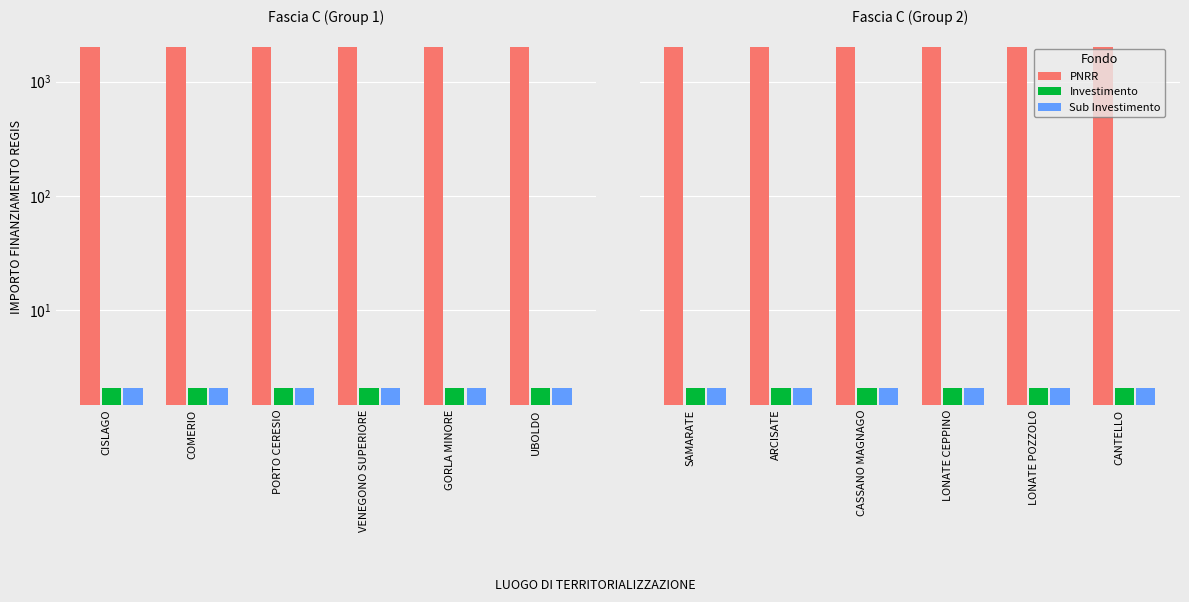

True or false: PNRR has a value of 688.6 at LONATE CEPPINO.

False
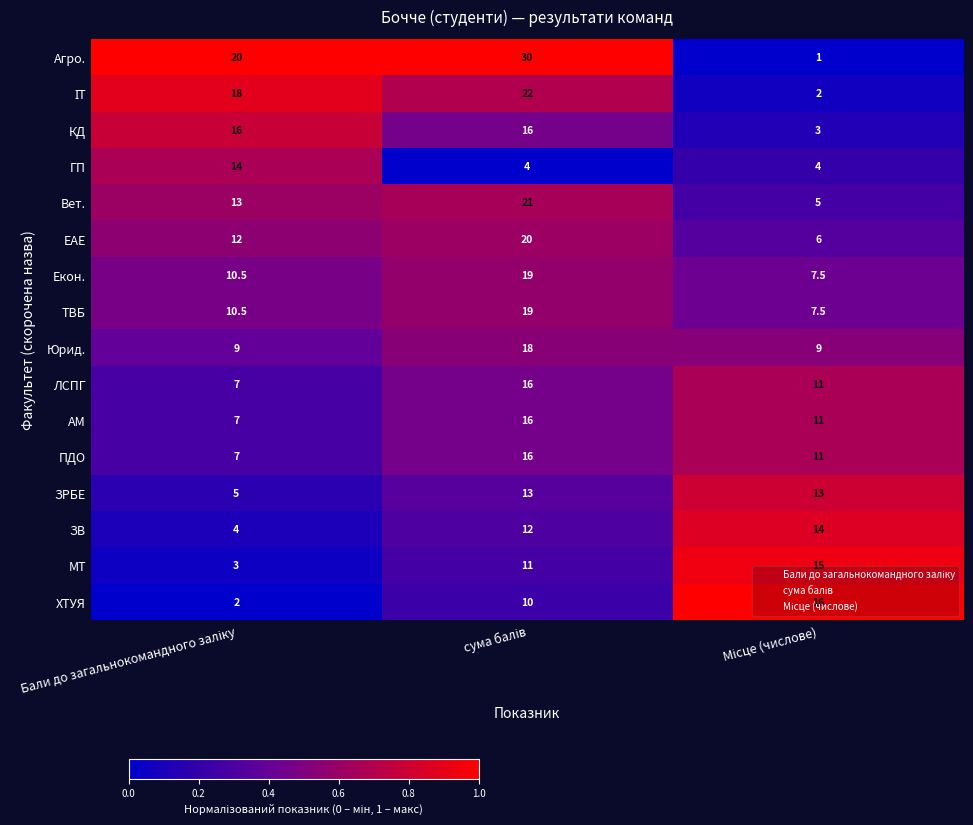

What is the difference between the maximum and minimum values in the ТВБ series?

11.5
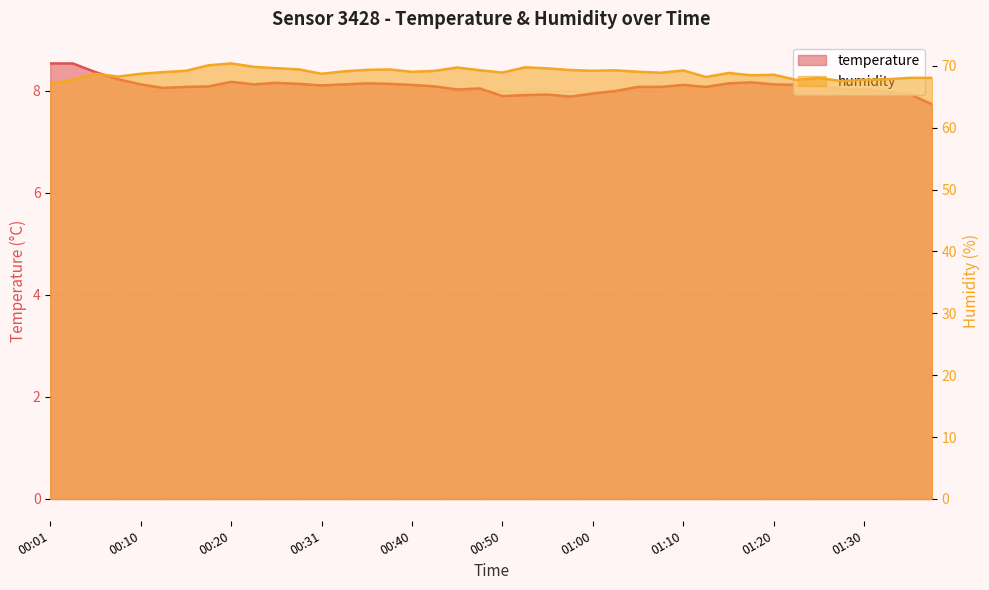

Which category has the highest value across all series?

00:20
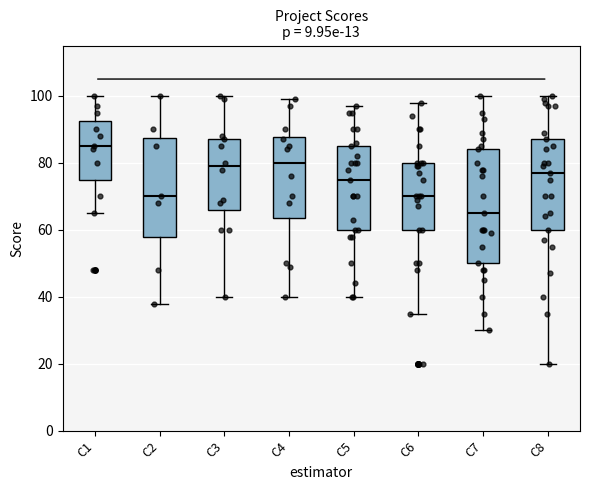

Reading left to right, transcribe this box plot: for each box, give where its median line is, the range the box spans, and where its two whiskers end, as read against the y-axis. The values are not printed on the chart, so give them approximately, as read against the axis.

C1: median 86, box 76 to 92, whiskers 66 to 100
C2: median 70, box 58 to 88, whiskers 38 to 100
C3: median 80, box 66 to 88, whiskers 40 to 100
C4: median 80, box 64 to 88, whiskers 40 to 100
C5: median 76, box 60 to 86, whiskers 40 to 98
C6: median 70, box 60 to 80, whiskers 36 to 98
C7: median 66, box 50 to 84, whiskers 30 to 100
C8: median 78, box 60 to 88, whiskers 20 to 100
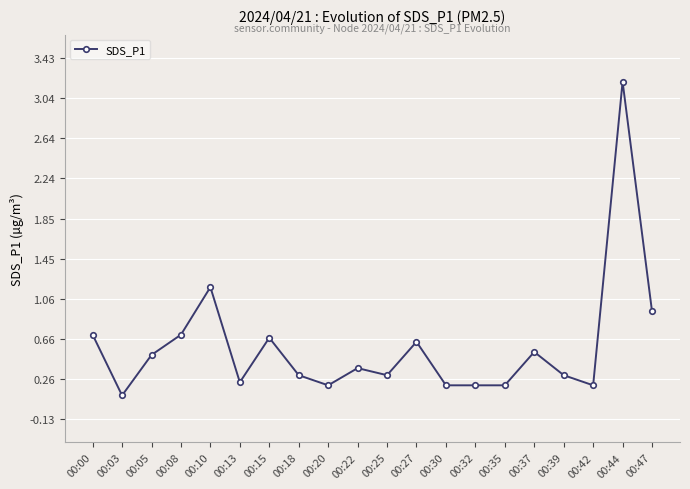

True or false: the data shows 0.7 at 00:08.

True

Try it: Return each line of the entries above that contains the string "series". Case counts.

Expected output:
What is the difference between the maximum and minimum values in the ТВБ series?
Which category has the highest value across all series?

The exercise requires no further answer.